Helmet protection from head injuries among recreational bicyclists
Wasserman RC, Buccini RV. American Journal of Sports Medicine, 1990;18(1):96-7
This is not a complete Commentary but a summary of observations and criticisms that have been made relating to this paper
Summary of paper (from authors' abstract)
Data was collected from questionnaries returned by mail from 191 recreational bicyclists who reported having fallen and struck their heads in a cycling mishap. Information was collected on the nature of the mishap, the extent of injury and whether the rider was wearing a helmet at the time of the fall. 57% of riders were wearing a helmet during the mishap. Helmet wearers were significantly older than those not wearing helmets. Helmet wearers experienced significantly fewer skull fractures (1% v 11%) and facial soft tissue injuries (5% v 18%) than non-wearers. No other variables accounted for differences in injuries.
Based on Towner et al, 2002:
- Injuries and helmet use were self-reported and therefore subject to reporting bias.
- The cases (helmet wearers) were significantly older than non-wearers and suffered more arm and leg injuries. This suggests that the two groups of cyclists were not directly comparable.
- Neck injuries were more frequent in helmeted riders.

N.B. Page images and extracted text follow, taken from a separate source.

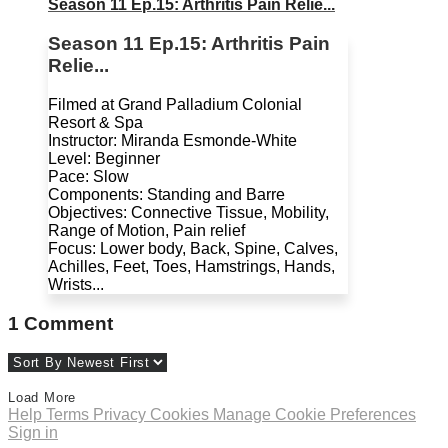
Season 11 Ep.15: Arthritis Pain Relie...
Season 11 Ep.15: Arthritis Pain
Relie...
Filmed at Grand Palladium Colonial
Resort & Spa
Instructor: Miranda Esmonde-White
Level: Beginner
Pace: Slow
Components: Standing and Barre
Objectives: Connective Tissue, Mobility,
Range of Motion, Pain relief
Focus: Lower body, Back, Spine, Calves,
Achilles, Feet, Toes, Hamstrings, Hands,
Wrists...
1
Comment
Load More
Help
Terms
Privacy
Cookies
Manage Cookie Preferences
Sign in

- Facial injuries were reduced in helmeted riders as well as head injuries, although it is not clear how helmets protect against lower face injuries.
- Cyclists killed or seriously injured were not included.

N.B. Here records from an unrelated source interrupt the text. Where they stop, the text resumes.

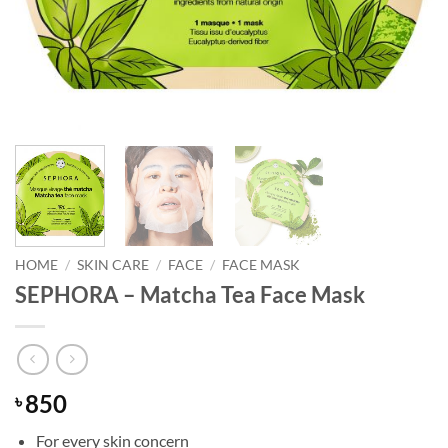
HOME
/
SKIN CARE
/
FACE
/
FACE MASK
SEPHORA – Matcha Tea Face Mask
850
৳
For every skin concern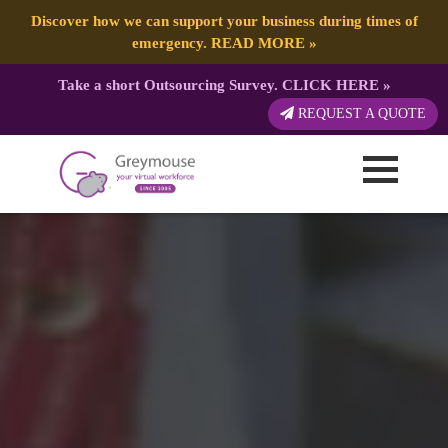
Discover how we can support your business during times of
emergency.
READ MORE
»
Take a short Outsourcing Survey.
CLICK HERE
»
REQUEST A QUOTE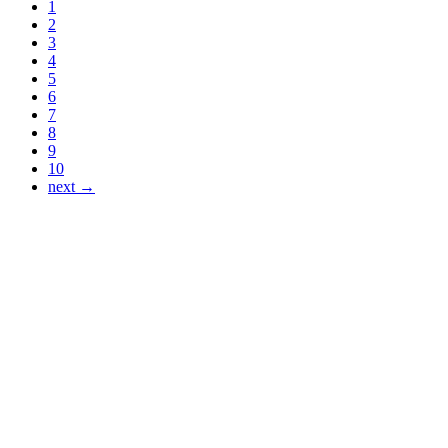
1
2
3
4
5
6
7
8
9
10
next →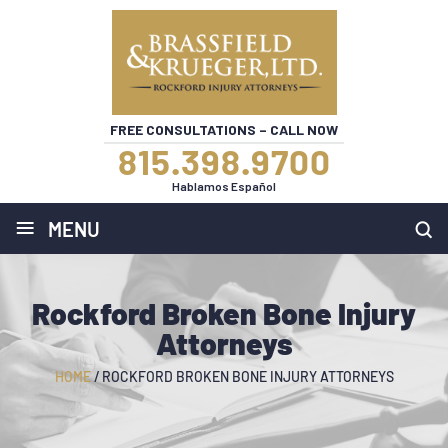
FREE CONSULTATIONS – CALL NOW
815.398.9700
Hablamos Español
≡
MENU
Rockford Broken Bone Injury
Attorneys
HOME
/
ROCKFORD BROKEN BONE INJURY ATTORNEYS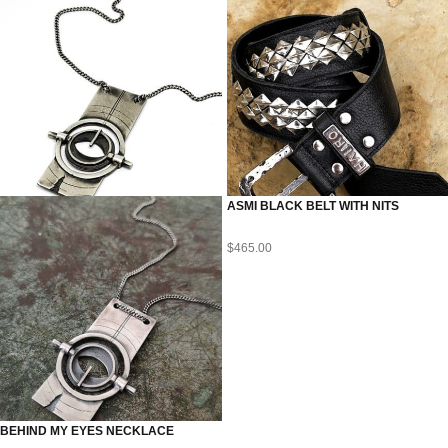
ASMI BLACK BELT WITH NITS
$
465.00
BEHIND MY EYES NECKLACE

- Some controls were wearing non ANSI approved helmets, but it is not clear how many.
- All the cyclists were cycling enthusiasts; there is no information about how these compared with the general population.
- Helmet use was high and there is no informtion about how helmet wearing compared with the population norms.
- Disparity between self-reported injury and admission to hospital. 1/3rd of helmeted and 40% of unhelmeted said they suffered concussion although overall only 50% had medically attended injuries and only 25% of these had been admitted to hospital.
- Some cyclists are counted more than once in the injury tables.
- Small sample study (109 cases and 82 controls).
- Possible lack of detachment on the part of the researchers, whose paper ends: "The problem is how to get more bicyclists to wear bicycle helmets".
There are too many discrepancies and uncertainties for this to be a reliable study.
Towner et al, 2002
Towner E, Dowswell T, Burkes M, Dickinson H, Towner J, Hayes M, 2002. Bicycle helmets - a review of their effectiveness: a critical review of the literature. Department for Transport Road Safety Research Report 30.